24 November 2013

Yvonne Baseden (1922-2017)

DOSSIER:
Yvonne Jeanne Therese de Vibraye Baseden was born on 20 Jan 1922 in Paris, France. After the war she married and moved to what was then Northern Rhodesia, where her husband worked in the Colonial Service. She remarried in 1966 and took the name Yvonne Burney. She died on 28 Oct 2017.

CODE NAMES:
Odette
Mademoiselle Yvonne Bernier

On 4 Sep 1940, Josephine joined the Women's Auxiliary Air Force (WAAF) as a General Duties Clerk. She was commissioned in 1941 (later promoted to the rank of Section Officer) and worked in the RAF Intelligence branch, where she assisted in the interrogation of captured airmen and submarine crews. It was through this work that she came to the attention of the Special Operations Executive (SOE). She joined the SOE on 24 May 1943.

One of the youngest SOE women to be dropped by parachute (aged 22), she left from RAF Tempsford airbase near Sandy on the night of 18/19 Mar 1944. Her field name was "Odette". She was parachuted into France with Gonzague Saint Geniès, a French organizer. They were dropped into South West France, close to the village of Gabarret. The local resistance, who were working for George Starr's Wheelwright network, hid them for a few days before she made her own way across France. Her wireless equipment travelled separately to Jura in Eastern France, where Josephine worked for four months as the wireless operator to the Scholar circuit. Her cover story was that she was Mademoiselle Yvonne Bernier, a shorthand typist and secretary.

### Data for review
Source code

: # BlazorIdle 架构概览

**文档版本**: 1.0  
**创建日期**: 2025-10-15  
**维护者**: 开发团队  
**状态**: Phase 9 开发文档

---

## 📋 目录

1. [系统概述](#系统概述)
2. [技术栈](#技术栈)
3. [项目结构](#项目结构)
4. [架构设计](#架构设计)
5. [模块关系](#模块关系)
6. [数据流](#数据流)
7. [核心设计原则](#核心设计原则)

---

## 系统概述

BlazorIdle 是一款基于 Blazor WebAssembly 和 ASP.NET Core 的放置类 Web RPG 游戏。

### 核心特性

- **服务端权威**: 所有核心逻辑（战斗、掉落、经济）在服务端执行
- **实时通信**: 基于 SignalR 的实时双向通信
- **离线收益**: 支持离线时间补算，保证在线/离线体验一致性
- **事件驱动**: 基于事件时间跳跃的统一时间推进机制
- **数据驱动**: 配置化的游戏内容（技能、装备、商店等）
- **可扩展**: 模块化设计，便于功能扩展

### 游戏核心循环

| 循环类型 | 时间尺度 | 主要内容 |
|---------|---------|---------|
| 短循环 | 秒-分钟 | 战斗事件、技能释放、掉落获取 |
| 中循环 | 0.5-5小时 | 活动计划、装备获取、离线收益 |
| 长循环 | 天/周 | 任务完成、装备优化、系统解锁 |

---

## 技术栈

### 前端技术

### Problems to solve
(1) Retype the passage from the profile of Yvonne Baseden, from "24 November 2013" up to and including "24 May 1943.".
(2) According to the profile of Yvonne Baseden, what name did she take when she remarried in 1966?
(3) Extend the profile of Yvonne Baseden, beginning right after its last sentence.

### Responses to the exercise
(1)
24 November 2013

Yvonne Baseden (1922-2017)

DOSSIER:
Yvonne Jeanne Therese de Vibraye Baseden was born on 20 Jan 1922 in Paris, France. After the war she married and moved to what was then Northern Rhodesia, where her husband worked in the Colonial Service. She remarried in 1966 and took the name Yvonne Burney. She died on 28 Oct 2017.

CODE NAMES:
Odette
Mademoiselle Yvonne Bernier

On 4 Sep 1940, Josephine joined the Women's Auxiliary Air Force (WAAF) as a General Duties Clerk. She was commissioned in 1941 (later promoted to the rank of Section Officer) and worked in the RAF Intelligence branch, where she assisted in the interrogation of captured airmen and submarine crews. It was through this work that she came to the attention of the Special Operations Executive (SOE). She joined the SOE on 24 May 1943.

(2) Yvonne Burney

(3)
Following the largest daylight air drop of the war to that date, during a routine search by the Gestapo on 26 Jun 1944, she was trapped in a cheese factory with seven colleagues from the network. Her organizer took a suicide pill immediately, as he was known to the Gestapo. Josephine was found, arrested and taken away for local questioning. At the end of that month, she was moved to the Gestapo Headquarters in Dijon and kept in solitary confinement.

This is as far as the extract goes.